Но сдержать людской поток было невозможно. Конвойных вытащили из вагона, и первым на площадку вскочил тот самый мужичок с беззубой улыбкой. Обернувшись к толпе, он выкрикнул визгливо:
– Братва! Казнить карателей! В топку их!
– В топку, в топку! – подхватили в толпе.
– Пусть Плотников решит! Зови Плотникова! – выкрикнул немолодой матрос, вскочив на подножку, пытаясь задержать расправу. Но его тут же оттеснили, спихнули вниз, и толпа с криком и свистом бросилась в вагон.
Мужичок шустро побежал первым по коридору вагона, рванул наугад первую дверь купе. Истошно закричали две барышни, прижимаясь к окнам, закрываясь руками.

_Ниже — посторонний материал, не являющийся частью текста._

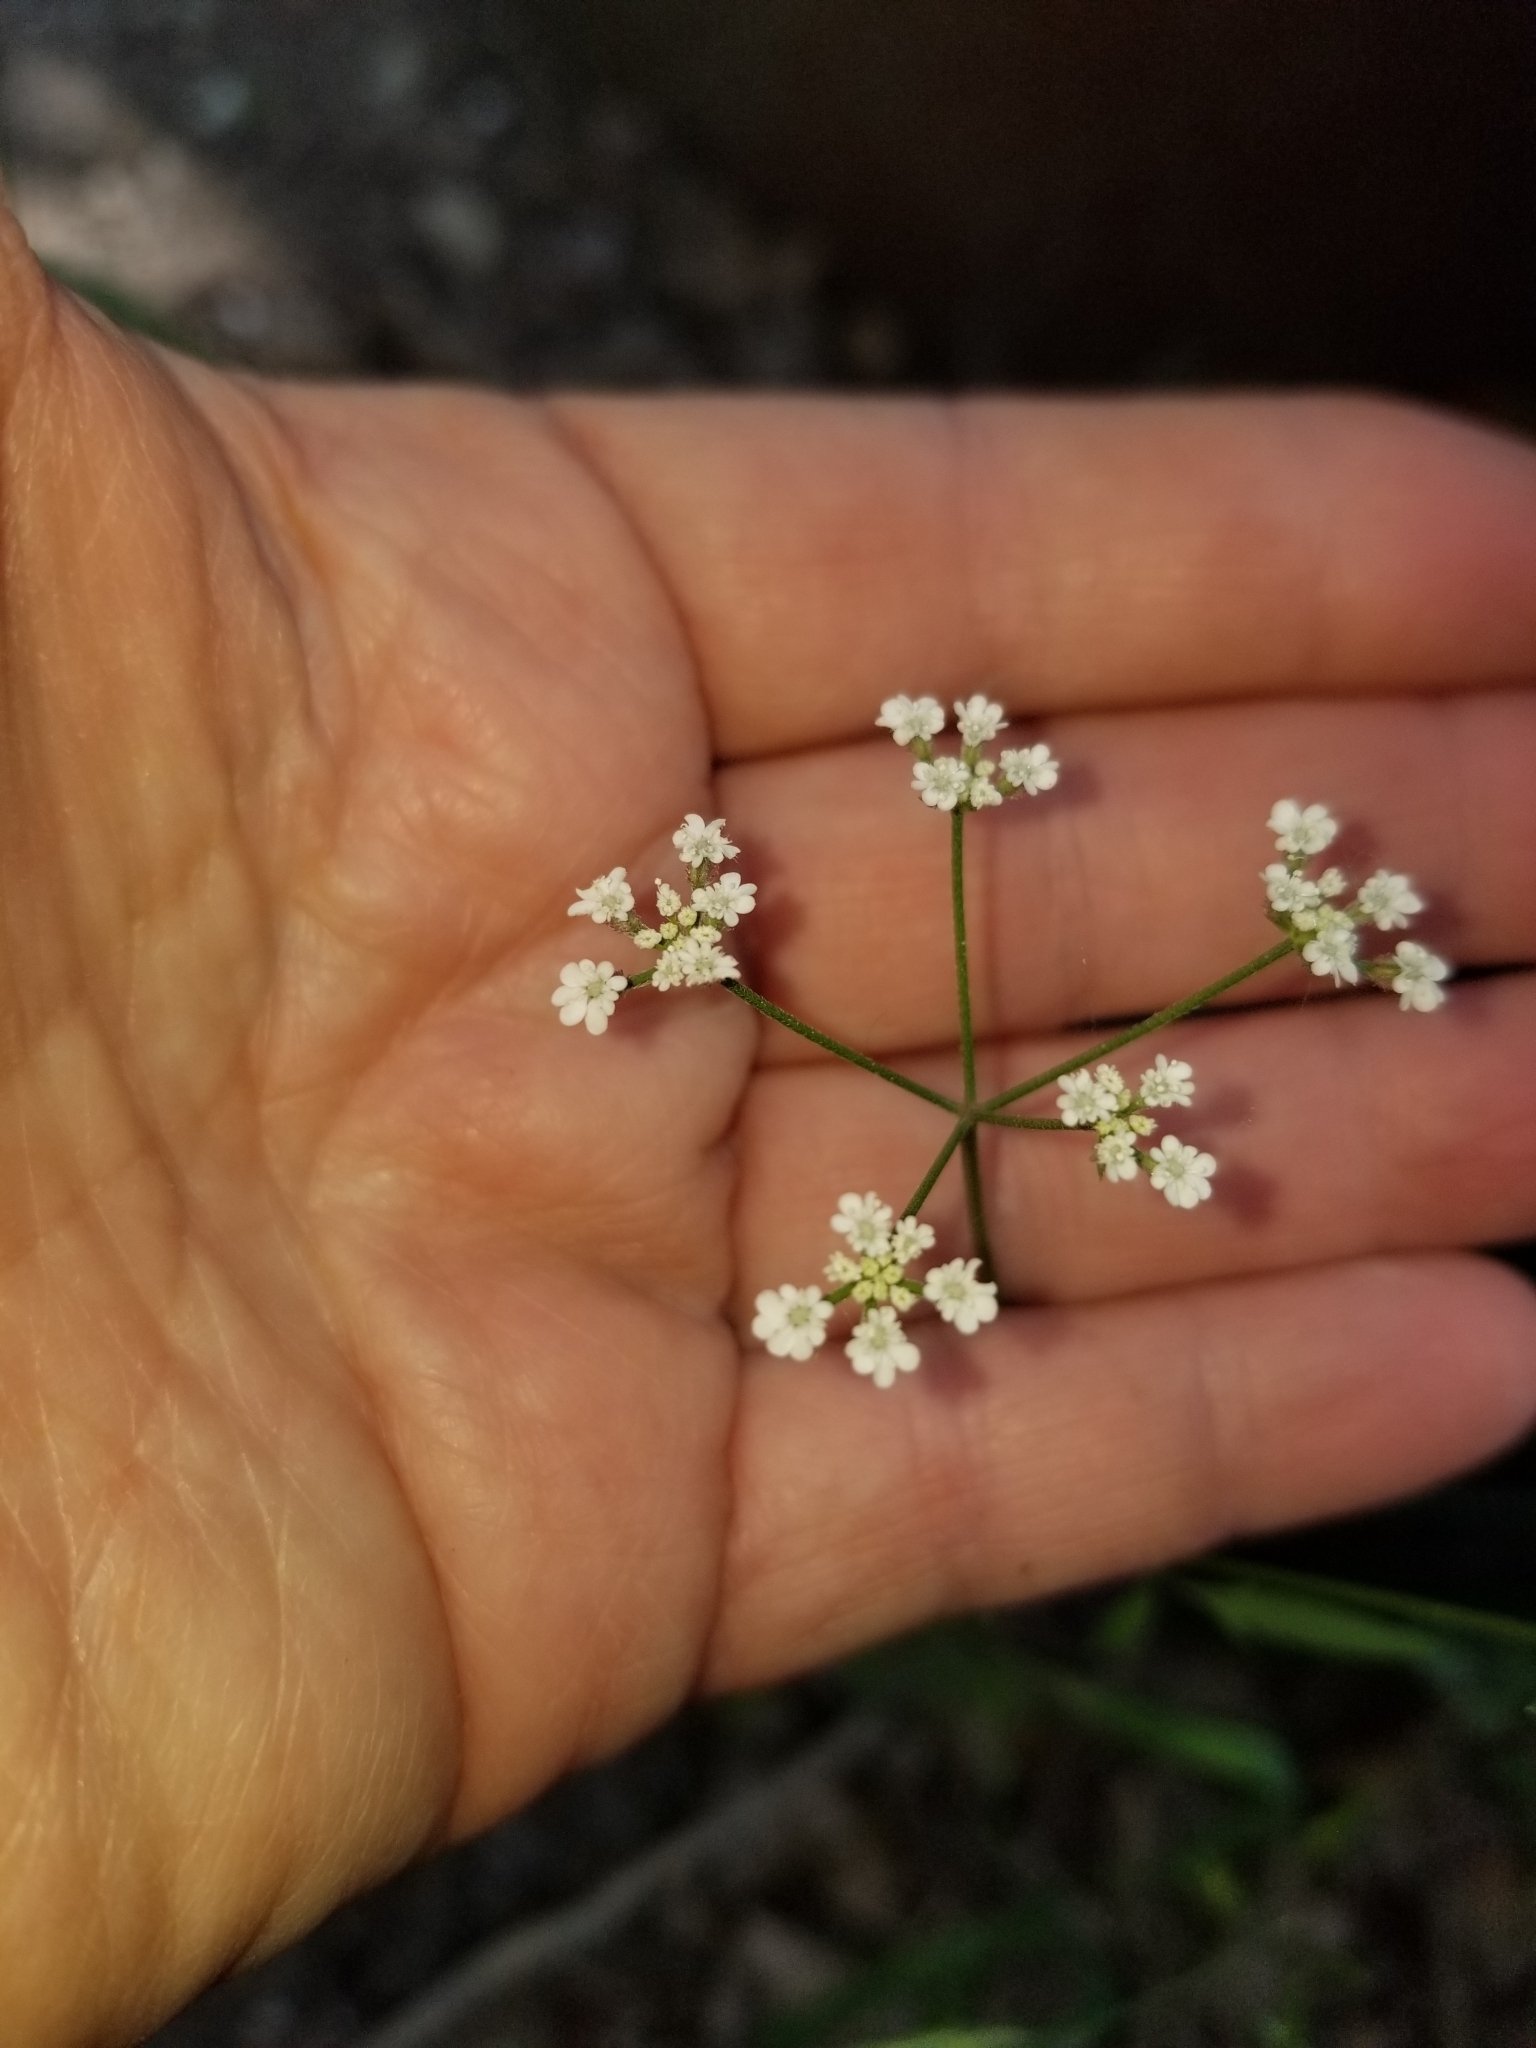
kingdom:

… Людей несли вдоль вагонов, несли всей толпой – вначале какую-то толстую даму, потом офицера с щегольскими усами, затем какого-то профессора, совсем штатского, с седой бородкой, продолжавшего держать в руке трость. Их несли на руках, они возвышались над головами. Они кричали страшно, предсмертно, но крика не было слышно, потому что кричали все, все тонуло в едином зверином вое. Их поднесли к паровозу, к уже открытой топке. И тогда толстая дама вскинулась, извернулась и схватилась за край крыши вагона. Обдирая руки, она пыталась взобраться туда, наверх. Она билась и упиралась, ее юбка задралась, и нелепые толстые ноги в ярких подвязках колотили по головам и плечам стоящих внизу. Ее сорвали с крыши, она упала в толпу словно в воду. Толпа сомкнулась над ней. Пламя из открывшейся топки высветило лица стоящих на тендере пацанов. Затем топка закрылась, и лица их погрузились в темноту.
СЦЕНА 17. СТАНЦИЯ РЫТВА. ШТАБНОЙ ВАГОН. НОЧЬ. ЗИМА. 1919 г.
В коридоре вагона толчея, крики.
– Где командир? Где Плотников?
Впереди других – Спиридонов Алексей, голубоглазый парень в буденовке. Он врывается в купе к Плотникову.
– Хана, Игнат! – кричит он. – Третий полк опять бунтует. Казнить пленных требует. Уже четверых в топку отправили. Командуй, Плотников! Народ твоего суда ждет! Решать с пленными нада!
Орудия все ближе, все громче. Плотников тяжело встает, снова цепляет шашку. Руки его дрожат. Медленно бредет вдоль окон.
– Где они? – бросает он назад, не оглядываясь на Спиридонова.
– В конце состава. Построены. Я скомандовал. Еле отбили их… А то б всех пожгли.
СЦЕНА 18. СТАНЦИЯ РЫТВА. ЗИМА. НОЧЬ. 1919 г.
Плотников, Спиридонов и конвой идут вдоль вагонов, направляясь к шеренге пленных. Сбоку напирает с криками толпа, требуя казни. Конвой расталкивает ее, раздвигает:
– Разойдись! Расступись! – доносятся крики. – Назад, говорю! Назад сдай!
Впереди уже видна шеренга пленных, построенных вдоль вагонов. Фуражки, папахи, шинели, шляпы, шубы, пальто. У многих лица разбиты в кровь.
Плотников подходит к шеренге пленных. Не торопясь, медленно он идет вдоль неровного строя, вглядываясь в лица. Ненадолго останавливается возле каждого. Время от времени он делает короткий и резкий жест правой рукой, словно отбрасывая что-то в сторону. Тогда за спиной Плотникова раздается негромкий окрик: «В расход!», и двое красноармейцев выводят из строя приговоренного, отводят за вагоны. Толпа гудением приветствует решение командира.
Плотников останавливается возле мужчины в гражданской одежде. Коротко смотрит ему в глаза, замечает его совсем не гражданскую выправку и тут же делает резкий жест-приговор правой рукой.
Мужчину берут под руки двое конвойных и ведут, подталкивая, за вагоны. Там у края перрона уже лежат трупы расстрелянных. Тут же и расстрельная команда – двое в кожанках с маузерами. Ждут. Курят.